# New house, lots of fire cracks in bricks



## joecaption (Nov 30, 2011)

Back up and take another picture so someone can get an idea where these bricks are.


----------



## ark1ebs (Feb 10, 2013)

Oh, hey! Thanks for jumping in so quickly!

It actually just got dark here in Arkansas so I can't get a good shot...but those bricks run alongside my garage door. I'll snap a few more tomorrow and post.


----------



## joed (Mar 13, 2005)

Since I don't see any cracks in the mortar I can only guess that was in the brick before they installed it. Not knowing enough about brick I can't say whether or not that would be a problem.


----------



## jomama45 (Nov 13, 2008)

Merely an asthetic issue, no need to take more pictures really, at least for this issue. We typically try to be a little more selective with the "heads" of the brick when we lay them out like that, but it's not going to be a longevity issue at all. That being said the small sample of brickwork work you show leaves a lot to be desired when it comes to craftsmanship...............


----------



## Canarywood1 (May 5, 2012)

Reason for the cracks in the bricks,is they were probably too wet when they were fired,causing shrinkage cracks but as previous poster said purely asthetic,and not a worry.


----------



## Tscarborough (Mar 31, 2006)

Shrinkage cracks from firing, no worries..


----------



## segal (Mar 2, 2012)

These appear to standard redbricks, but they could also have a finish applied to them that tends to show what appear to be cracks in the brick when they are merely "crazing" in the finish of the brick. I have sanded finished bricks on my house and there are actually times when people think that some have cracks in them when it's really just the texturing of the brick finish. I'm not a mason, but I would say that the tooling of the mortar looks good, but I suspect that masons with an eye for this might tell you that it's a little sloppy since mortar wasn't entirely cleaned off the brickwork when they were done. But I think a little bit of smeared mortar gives the wall character, IMO.


----------



## cleveman (Dec 17, 2011)

Do everything you can to get out of that house. I can't imagine having to put a beam to support a floor in a new home, let alone repair the foundation.

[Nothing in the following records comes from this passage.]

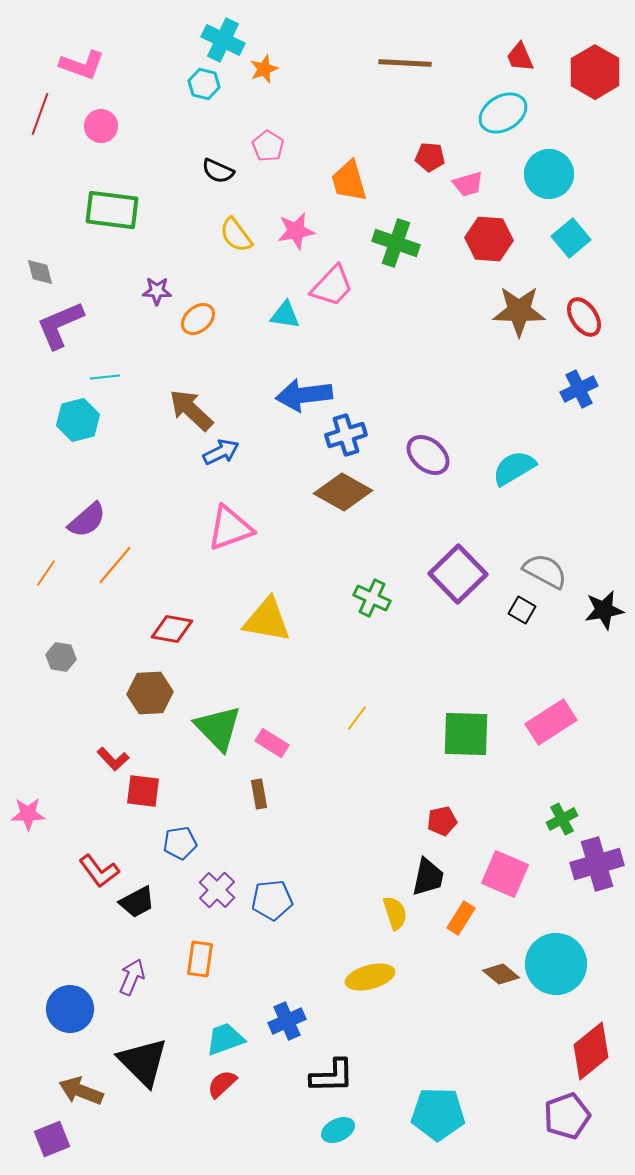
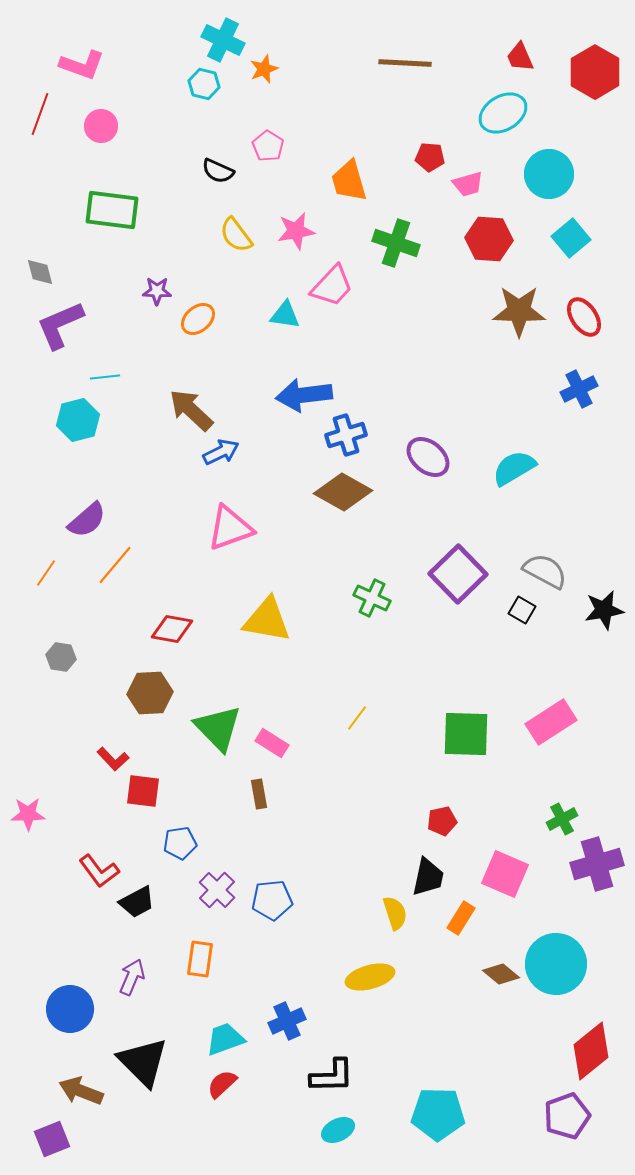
purple ellipse at (428, 455): moved 2 px down
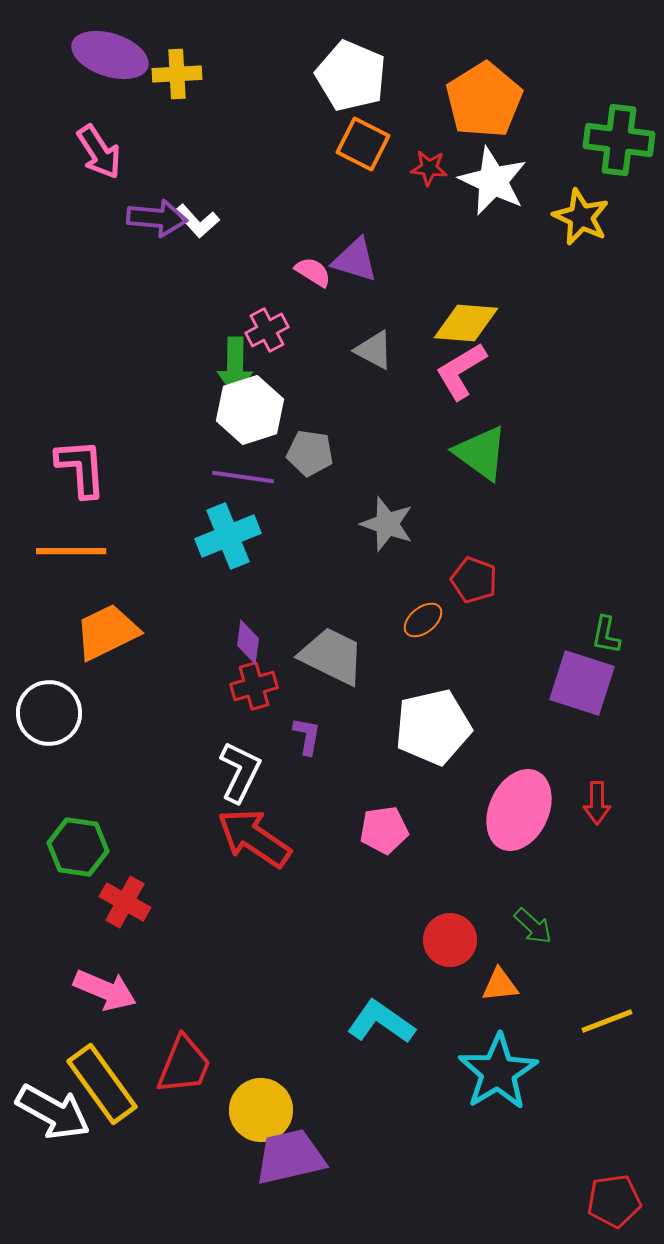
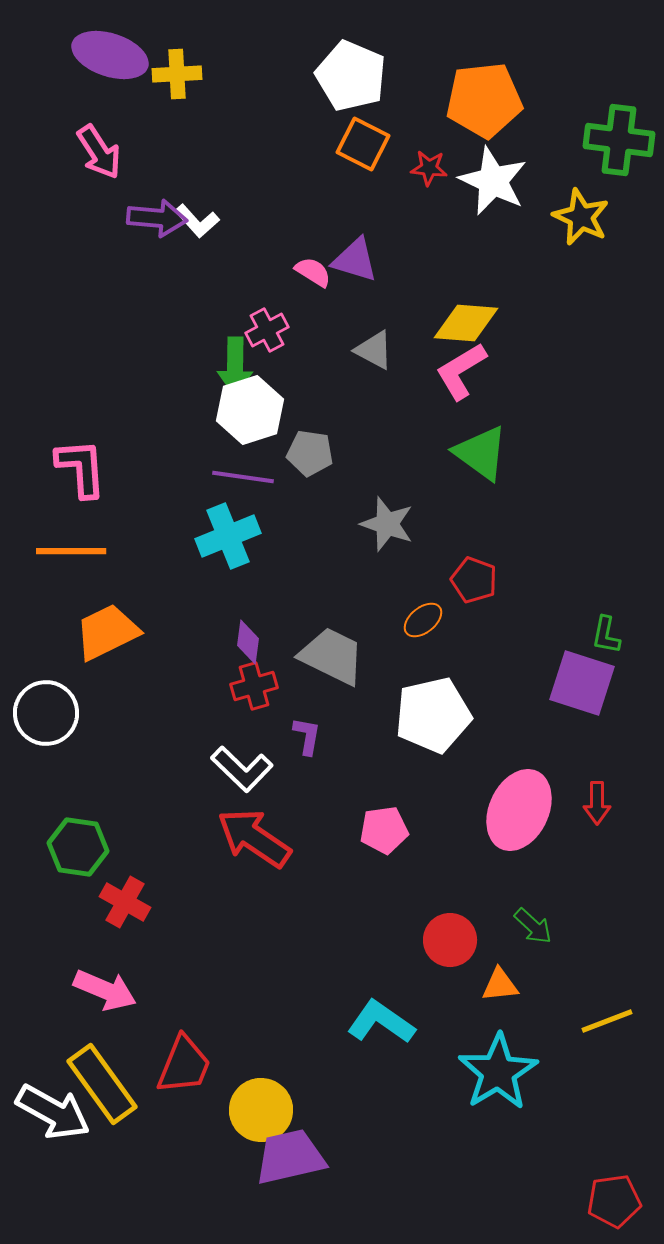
orange pentagon at (484, 100): rotated 26 degrees clockwise
white circle at (49, 713): moved 3 px left
white pentagon at (433, 727): moved 12 px up
white L-shape at (240, 772): moved 2 px right, 3 px up; rotated 108 degrees clockwise
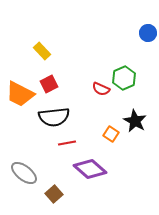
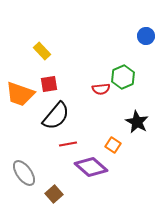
blue circle: moved 2 px left, 3 px down
green hexagon: moved 1 px left, 1 px up
red square: rotated 18 degrees clockwise
red semicircle: rotated 30 degrees counterclockwise
orange trapezoid: rotated 8 degrees counterclockwise
black semicircle: moved 2 px right, 1 px up; rotated 44 degrees counterclockwise
black star: moved 2 px right, 1 px down
orange square: moved 2 px right, 11 px down
red line: moved 1 px right, 1 px down
purple diamond: moved 1 px right, 2 px up
gray ellipse: rotated 16 degrees clockwise
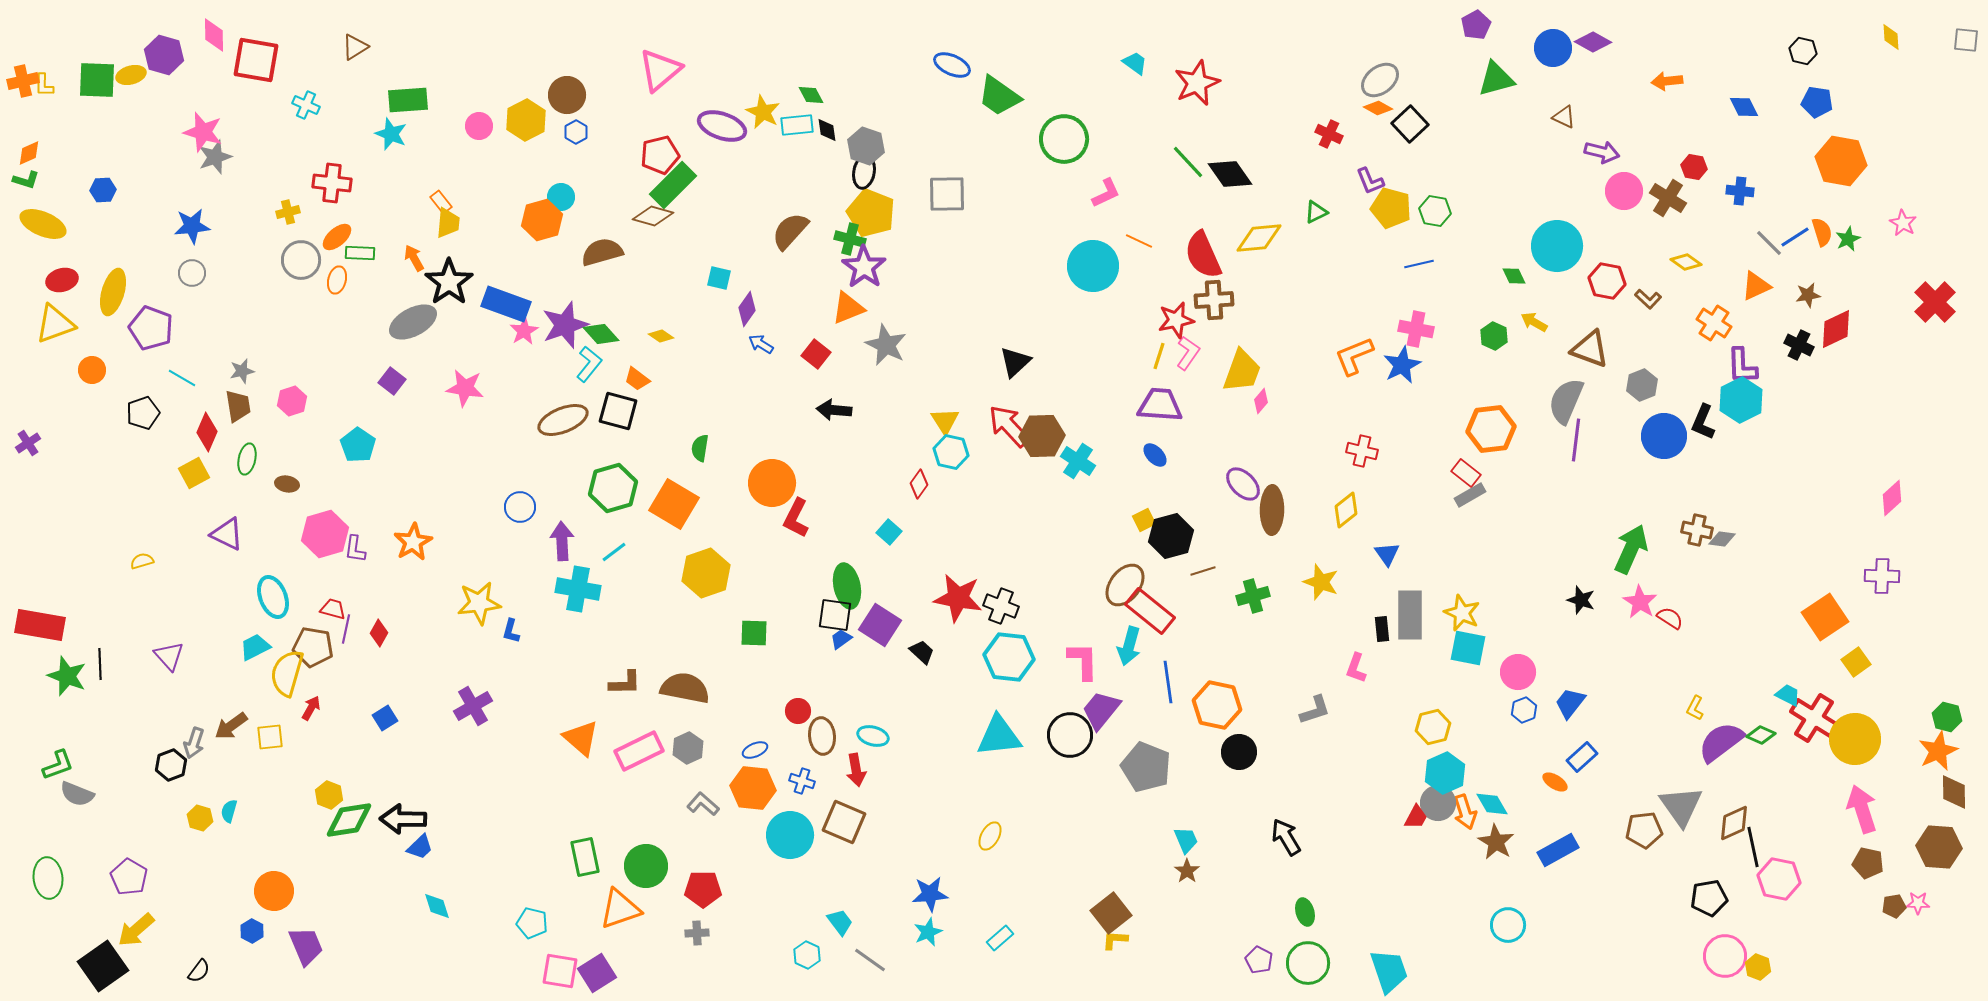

Don't worry about trying to get them to repair stuff. Worry about getting your money back and finding another place to live.

You don't fix a lemon, the builder shoves it up his arsch.


----------



## Msradell (Sep 1, 2011)

cleveman said:


> Do everything you can to get out of that house. I can't imagine having to put a beam to support a floor in a new home, let alone repair the foundation.
> 
> Don't worry about trying to get them to repair stuff. Worry about getting your money back and finding another place to live.
> 
> You don't fix a lemon, the builder shoves it up his arsch.


Great advice! Finding problems like these so quickly make you really wonder what else is hidden and won't be found under warranty! Have to install an additional beam to support a floor is complete negligence on the part of the builder. Is the house had been designed correctly. This certainly would not have been an issue. Foundation problems do occur, but based on your description of the property I'm not even sure if a house should have even been built here.

At the very least, hire a competent structural engineer to survey the complete house right now, before anything else happens. Then have a lawyer discussed the findings with the builder.


----------



## ark1ebs (Feb 10, 2013)

Good advice, guys. We bought the house from a 3rd party, not the builder, and had it inspected prior to the purchase. We thought we were doing our due diligence, but most of the problems (like the missing flush beam) were hidden and only came to light after we moved in.

I do feel like we bought a lemon. I would love to give the house back, but not sure how to go about it. I know I can hire a lawyer, but being in the state of Arkansas I'm not sure if I would have any luck getting the builder/seller to buy it back.

Any thoughts, fellas?


----------